Technology on the nanoscale—that is, the scale of one billionth of one meter (or 10⁻⁹ meters)—continues to progress rapidly. Scientists, often using funding from the likes of the Defense Advanced Research Projects Agency (DARPA) and the National Institutes of Health (NIH), are building remote brain-control systems using nanoparticles and “autonomous nanomachines” using “DNA origami.” Now, a team of researchers at the University of Massachusetts Amherst adds to the running list of nanoscale inventions a cutting-edge take on a “clean energy harvesting device” that’s able to turn a person’s sweat into electricity that can power so-called “wearable” electronics. And, incredibly, the device is made possible thanks to “biofilms” produced by genetically engineered bacteria.
“Employing renewable materials for fabricating clean energy harvesting devices can further improve sustainability,” the researchers say in their study outlining the clean energy harvesting device in Nature Communications. They add that with the creation of this new device, they “demonstrate that it is possible to engineer microbial biofilms as a cohesive, flexible material for long-term continuous electricity production from evaporating water.”

Although it may sound like pure science-fiction, the key material in the researchers’ device is literally produced by a genetically modified strain of a bacterium dubbed Geobacter sulfurreducens. G. sulfurreducens, as former NIH head Francis Collins noted in a 2019 blog post, is a rod-shaped microbe (in the image immediately below) that was discovered two decades ago in soil collected from a ditch outside of Norman, Oklahoma. The bacterium is notable because it’s able to conduct electricity along submicroscopic “arm-like appendages” that act as “nanowires” (also called “OmcS filaments” in this context) consisting of long, repetitive chains of a unique protein, each surrounding a core of iron-containing molecules.
As Moh-El Naggar, the Natural Sciences Chair at the University of Southern California (USC), notes in a YouTube video from 2010 totally unrelated to this research, these bacterial nanowires are potentially ideal for “any topic that involves electron transport between the living and the non-living world; between cells and inorganic surfaces.”

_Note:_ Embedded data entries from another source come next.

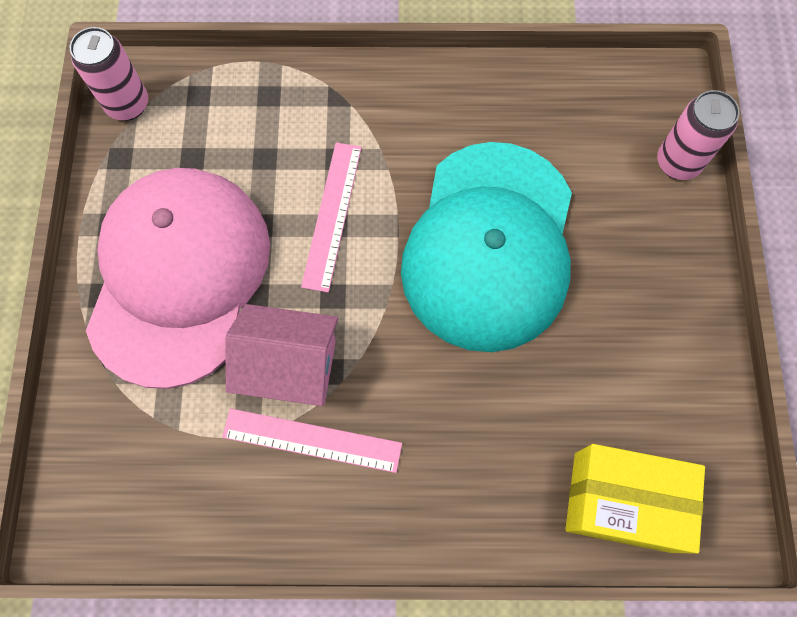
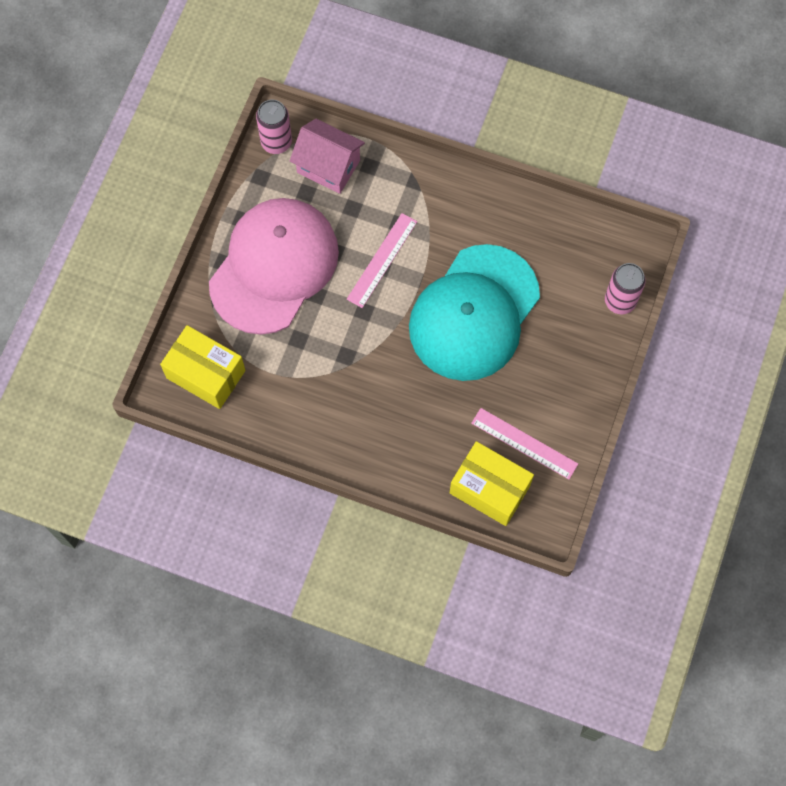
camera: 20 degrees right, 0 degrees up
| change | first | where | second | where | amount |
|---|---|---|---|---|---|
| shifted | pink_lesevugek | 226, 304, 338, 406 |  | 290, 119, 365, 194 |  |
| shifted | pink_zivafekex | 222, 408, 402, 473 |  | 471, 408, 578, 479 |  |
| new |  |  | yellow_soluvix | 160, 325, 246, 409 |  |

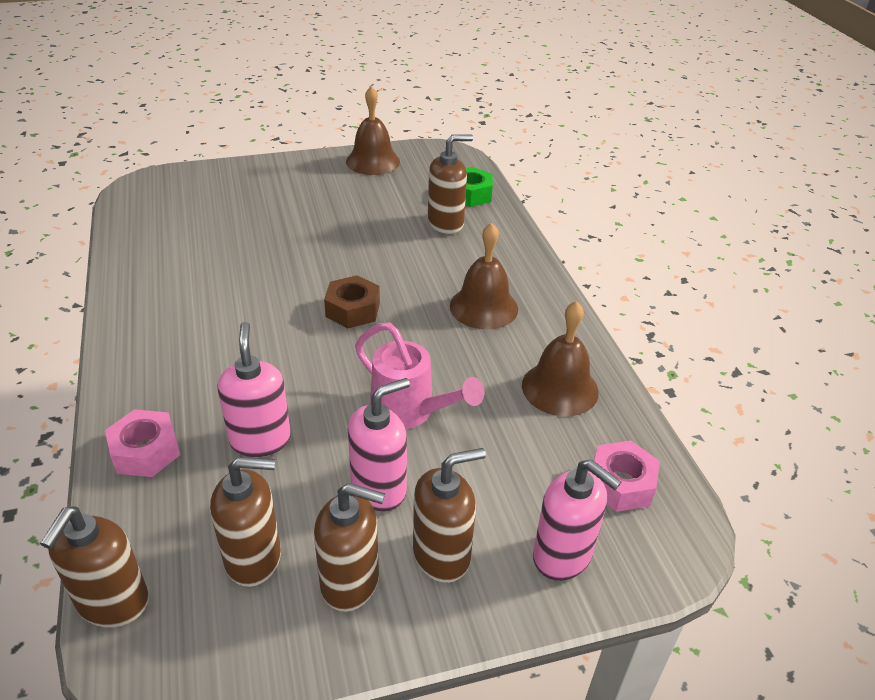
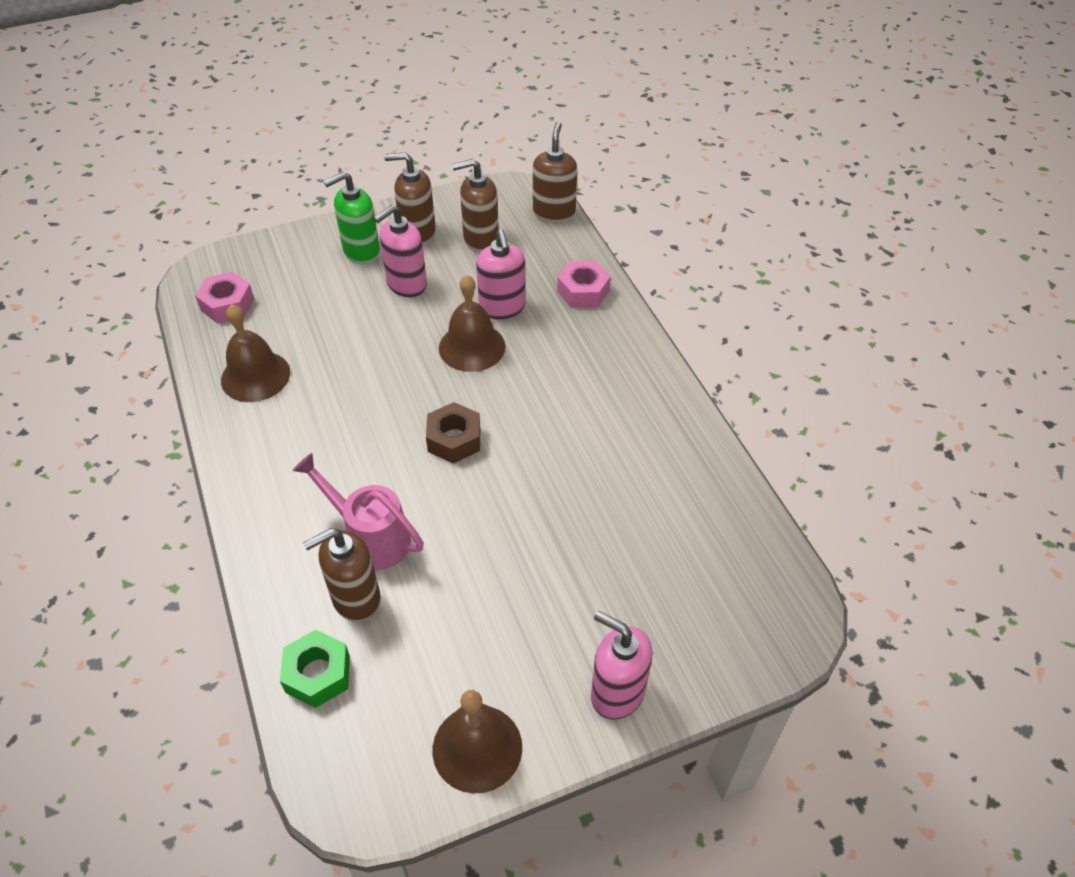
camera: 175 degrees right, 10 degrees up
| change | first | where | second | where | amount |
|---|---|---|---|---|---|
| shifted | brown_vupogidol | 450, 222, 518, 329 |  | 439, 275, 506, 372 |  |
| shifted | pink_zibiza | 355, 323, 484, 429 |  | 293, 453, 424, 570 |  |
| repainted | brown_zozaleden | 413, 448, 486, 583 | green_zozaleden | 324, 171, 380, 264 |  |
| shifted | pink_zozaleden | 533, 459, 621, 581 |  | 591, 611, 653, 720 |  |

In this instance, the researchers genetically modified a strain of G. sulfurreducens to produce “highly cohesive, electrically conductive biofilm sheets” that were less than 100 nanometers thick. As UMass Amherst notes in its press release describing the discovery, the biofilms were the result of the genetically altered bacterium growing “in colonies that look like thin mats, [with] each of the individual microbes [connecting] to its neighbors” through a series of the natural nanowires.

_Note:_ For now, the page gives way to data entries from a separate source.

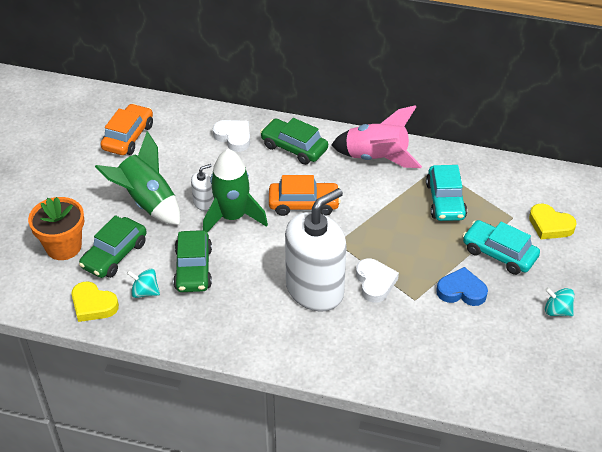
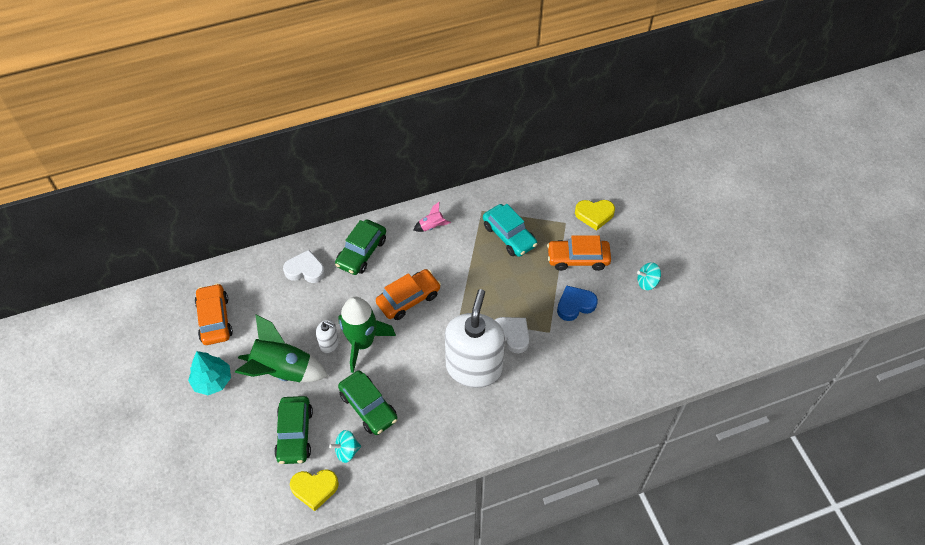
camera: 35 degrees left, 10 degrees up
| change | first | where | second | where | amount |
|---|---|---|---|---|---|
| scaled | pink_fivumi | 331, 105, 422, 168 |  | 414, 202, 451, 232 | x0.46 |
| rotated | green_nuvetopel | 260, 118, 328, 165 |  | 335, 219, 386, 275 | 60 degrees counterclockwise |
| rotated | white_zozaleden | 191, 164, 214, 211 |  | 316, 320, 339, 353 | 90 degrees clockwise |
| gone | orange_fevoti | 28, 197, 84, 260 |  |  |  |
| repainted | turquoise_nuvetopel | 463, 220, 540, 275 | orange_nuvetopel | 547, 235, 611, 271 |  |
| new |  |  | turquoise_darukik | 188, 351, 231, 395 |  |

To create the complete energy harvesting devices, the researchers then took these thin mats and laser-etched small circuits into them. The researchers then sandwiched the thin mats of conductive biofilm between two electrodes—with their opposite charges allowing for electrons to flow through the circuits—leaving a portion of the biofilm at one electrode exposed to moisture from skin.

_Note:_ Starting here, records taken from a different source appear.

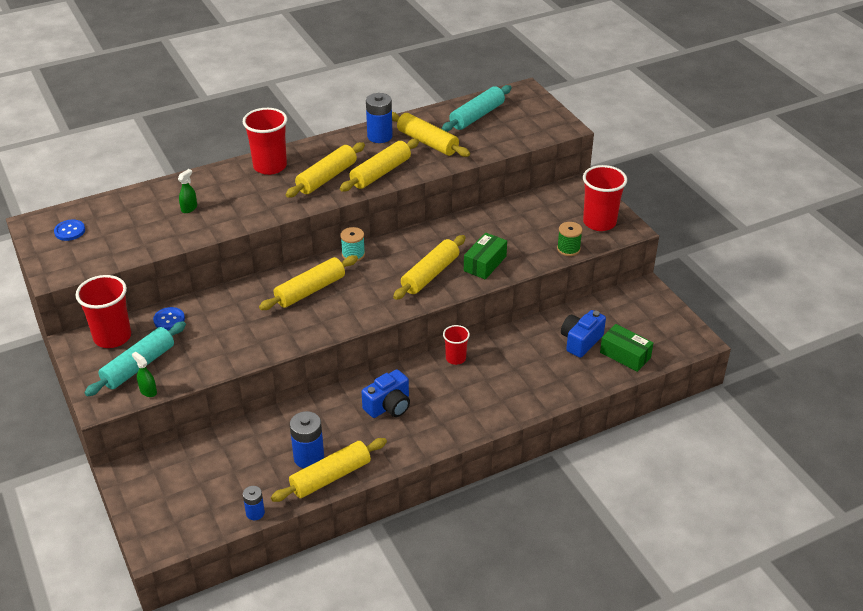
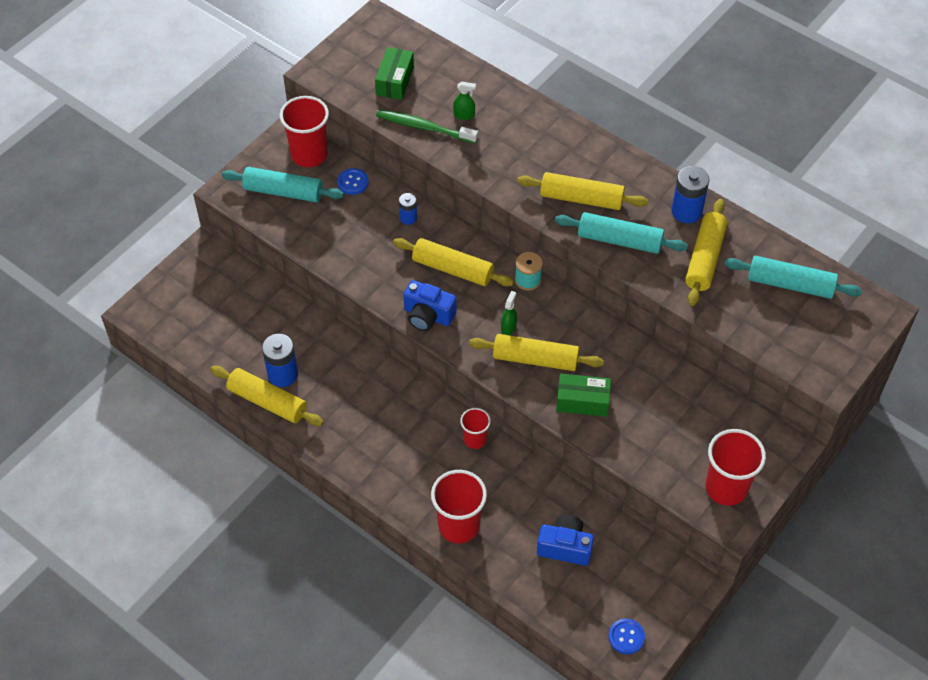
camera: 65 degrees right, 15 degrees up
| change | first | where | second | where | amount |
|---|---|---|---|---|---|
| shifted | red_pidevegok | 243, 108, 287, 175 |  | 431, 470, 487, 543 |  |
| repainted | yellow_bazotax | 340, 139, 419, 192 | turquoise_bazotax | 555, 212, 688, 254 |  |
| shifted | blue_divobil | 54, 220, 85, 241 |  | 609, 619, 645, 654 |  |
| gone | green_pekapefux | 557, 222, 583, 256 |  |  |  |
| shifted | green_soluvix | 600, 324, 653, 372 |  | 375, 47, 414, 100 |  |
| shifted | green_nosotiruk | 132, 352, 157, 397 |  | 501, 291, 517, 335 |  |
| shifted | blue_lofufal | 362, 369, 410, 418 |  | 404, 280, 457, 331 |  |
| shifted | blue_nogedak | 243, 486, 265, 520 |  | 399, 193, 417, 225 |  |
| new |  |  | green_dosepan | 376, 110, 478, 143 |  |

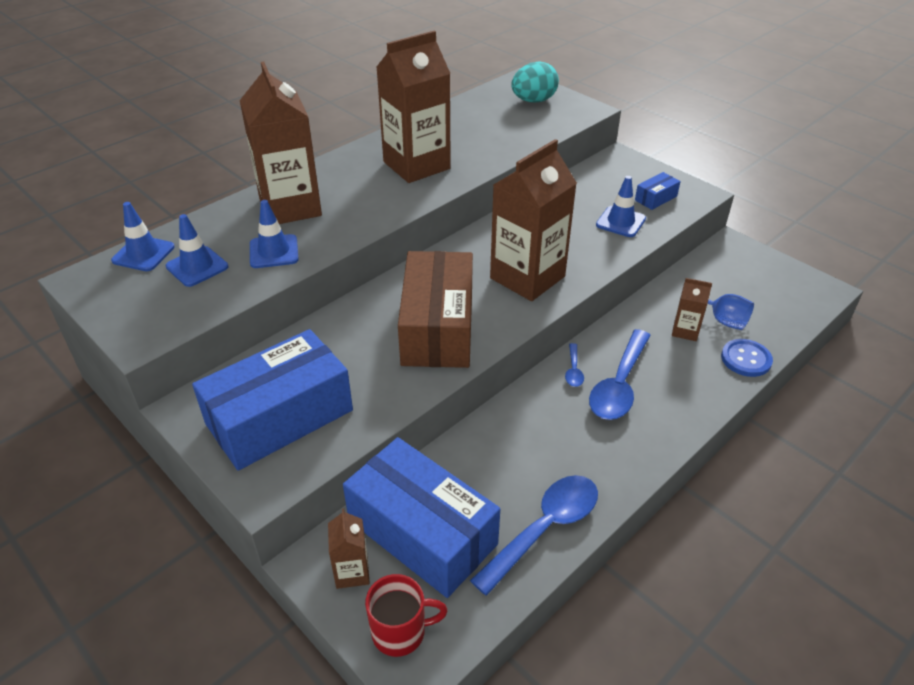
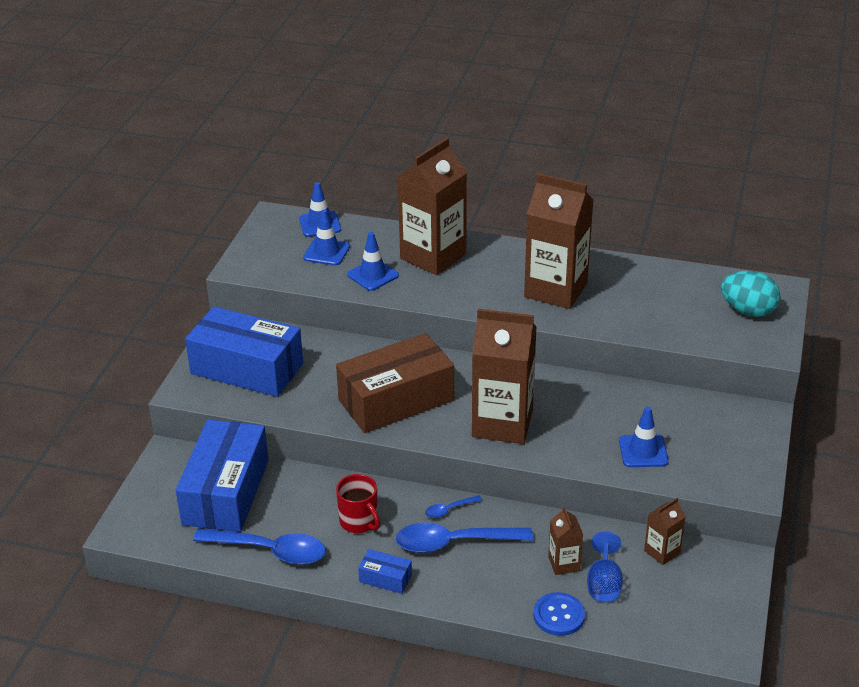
camera: 60 degrees right, 5 degrees down
| change | first | where | second | where | amount |
|---|---|---|---|---|---|
| shifted | blue_soluvix | 635, 172, 681, 210 |  | 358, 549, 412, 594 |  |
| shifted | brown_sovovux | 328, 509, 370, 589 |  | 644, 498, 686, 565 |  |
| shifted | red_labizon | 365, 574, 448, 657 |  | 336, 474, 380, 533 |  |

When applied to a wearer’s skin, the conductive biofilms were able to use the evaporation of water (i.e. sweat) as a way to produce electricity. Mechanistically, it seems the biofilms were able to produce electricity thanks to H2O molecules moving through the spaces between the small microbial cells in the biofilm, allowing for the transportation of charge. Although, interestingly, the researchers note in their study that “Further rational optimization of microbial films for electricity generation will need a better understanding of how the streaming current is generated, which currently is poorly understood.”
Using the biofilm-generated charge, as well as the film’s laser-etched circuit, the researchers were able to power various proof-of-concept wearables; including a “strain sensor” for self-powered monitoring of one’s pulse, respiration, and other “bodily signals” and a wearable electrochemical glucose sensor able to monitor a wearer’s glucose levels during exercise. Or even before and after eating.

“The limiting factor of wearable electronics has always been the power supply,” Jun Yao, professor of electrical and computer engineering at UMass, and one of the paper’s senior authors, said in the UMass press release. “Batteries run down and have to be changed or charged. They are also bulky, heavy, and uncomfortable.” But with these biofilm-powered devices, creators of wearables will be able to take advantage of this “huge, untapped source of energy” and, in effect, turn people themselves into the batteries.
“Our next step is to increase the size of our films to power more sophisticated skin-wearable electronics,” Yao added in the press release. Xiaomeng Liu, a graduate student in electrical and computer engineering in UMass Amherst’s College of Engineering and the paper’s lead author, added that this “is real green energy, and unlike other so-called ‘green-energy’ sources, its production is totally green.”